Il y a des blessures que le temps n’efface pas. En France, le maréchal Pétain en est l’incarnation.
Par Belkacem
Ce 15 novembre, dans une petite église de Verdun, une poignée de fidèles a choisi d’honorer la mémoire du chef du régime de Vichy, comme si l’Histoire n’avait pas déjà tranché, comme si la honte pouvait être travestie en hommage.
Et soudain, Verdun, cette terre sacrée où l’on pleure les soldats tombés pour la liberté, s’est retrouvée le théâtre d’une tentative de réhabilitation d’un homme condamné pour trahison.
Le scandale ne se limite pas à une messe. Il tient à ce qu’elle signifie : la banalisation insidieuse de la collaboration, le brouillage volontaire de la mémoire, l’effacement progressif de la réalité des crimes commis sous Vichy. Honorer Pétain, c’est tourner le dos aux 76 000 déportés livrés aux nazis. C’est préférer le mensonge au devoir de vérité.

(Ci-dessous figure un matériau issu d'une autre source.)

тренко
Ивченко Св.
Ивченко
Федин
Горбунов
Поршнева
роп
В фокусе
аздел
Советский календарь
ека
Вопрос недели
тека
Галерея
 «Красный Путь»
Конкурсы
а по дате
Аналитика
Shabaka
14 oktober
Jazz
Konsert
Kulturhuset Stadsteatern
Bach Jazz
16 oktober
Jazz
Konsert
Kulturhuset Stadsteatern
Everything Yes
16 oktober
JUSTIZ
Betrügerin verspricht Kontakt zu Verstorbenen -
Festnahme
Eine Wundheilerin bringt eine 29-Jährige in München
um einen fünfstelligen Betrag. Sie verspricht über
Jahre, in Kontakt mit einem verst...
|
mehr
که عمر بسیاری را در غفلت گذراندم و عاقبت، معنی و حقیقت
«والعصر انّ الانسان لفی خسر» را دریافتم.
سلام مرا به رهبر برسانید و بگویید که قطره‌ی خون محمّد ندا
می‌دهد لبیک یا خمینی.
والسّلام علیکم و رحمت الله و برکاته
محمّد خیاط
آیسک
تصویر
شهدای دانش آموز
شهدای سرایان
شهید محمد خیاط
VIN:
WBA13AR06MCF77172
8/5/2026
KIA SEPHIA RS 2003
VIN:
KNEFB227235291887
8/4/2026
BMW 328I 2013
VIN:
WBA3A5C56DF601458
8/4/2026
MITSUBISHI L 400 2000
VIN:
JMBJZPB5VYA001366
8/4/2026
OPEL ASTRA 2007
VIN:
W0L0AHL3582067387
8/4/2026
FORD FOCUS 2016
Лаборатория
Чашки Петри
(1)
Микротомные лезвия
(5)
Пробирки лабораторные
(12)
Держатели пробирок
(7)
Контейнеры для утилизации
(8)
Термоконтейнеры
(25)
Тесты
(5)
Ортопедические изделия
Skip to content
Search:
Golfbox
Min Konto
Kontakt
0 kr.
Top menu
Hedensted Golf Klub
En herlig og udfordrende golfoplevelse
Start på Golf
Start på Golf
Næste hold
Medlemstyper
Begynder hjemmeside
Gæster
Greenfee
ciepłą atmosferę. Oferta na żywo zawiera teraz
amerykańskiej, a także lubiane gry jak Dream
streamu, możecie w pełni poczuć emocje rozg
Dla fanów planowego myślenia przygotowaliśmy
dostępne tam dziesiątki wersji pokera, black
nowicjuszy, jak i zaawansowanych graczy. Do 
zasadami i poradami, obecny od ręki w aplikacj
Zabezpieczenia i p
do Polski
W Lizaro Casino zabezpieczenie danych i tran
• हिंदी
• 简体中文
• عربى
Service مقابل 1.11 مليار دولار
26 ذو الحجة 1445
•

Le préfet de la Meuse a eu raison de s’indigner. La République ne peut pas transiger avec sa mémoire, surtout lorsque certains, sous couvert de tradition ou de prière, cherchent à réhabiliter l’irrémédiable. Le révisionnisme n’est pas une opinion : c’est un poison. Et chaque goutte tolérée ronge un peu plus la conscience collective.
À Verdun, on rend hommage à ceux qui sont morts pour la France, pas à ceux qui l’ont livrée. Il est temps de rappeler que la mémoire n’est pas un champ de bataille idéologique. Elle est un rempart. Un rempart contre le retour des ténèbres. Et certains semblent avoir déjà perdu la boussole morale nécessaire pour le défendre.
Mais au moment où la France s’indigne – à juste titre – de toute entreprise révisionniste sur son propre sol, elle gagnerait aussi à porter un regard lucide sur ses zones d’ombre, notamment celles de la guerre d’Algérie. Car la mémoire ne peut être à géométrie variable. Comment dénoncer les manipulations autour de Pétain tout en continuant à esquiver la vérité sur les crimes coloniaux, les tortures systématiques, les villages rasés et les 1,5 million de martyrs algériens dont la mémoire demeure, elle aussi, confisquée ? La reconnaissance pleine et entière de ces souffrances n’est pas un acte politique : c’est un impératif moral. Une nation qui exige la vérité pour elle-même doit accepter d’assumer celle qu’elle a infligée aux autres.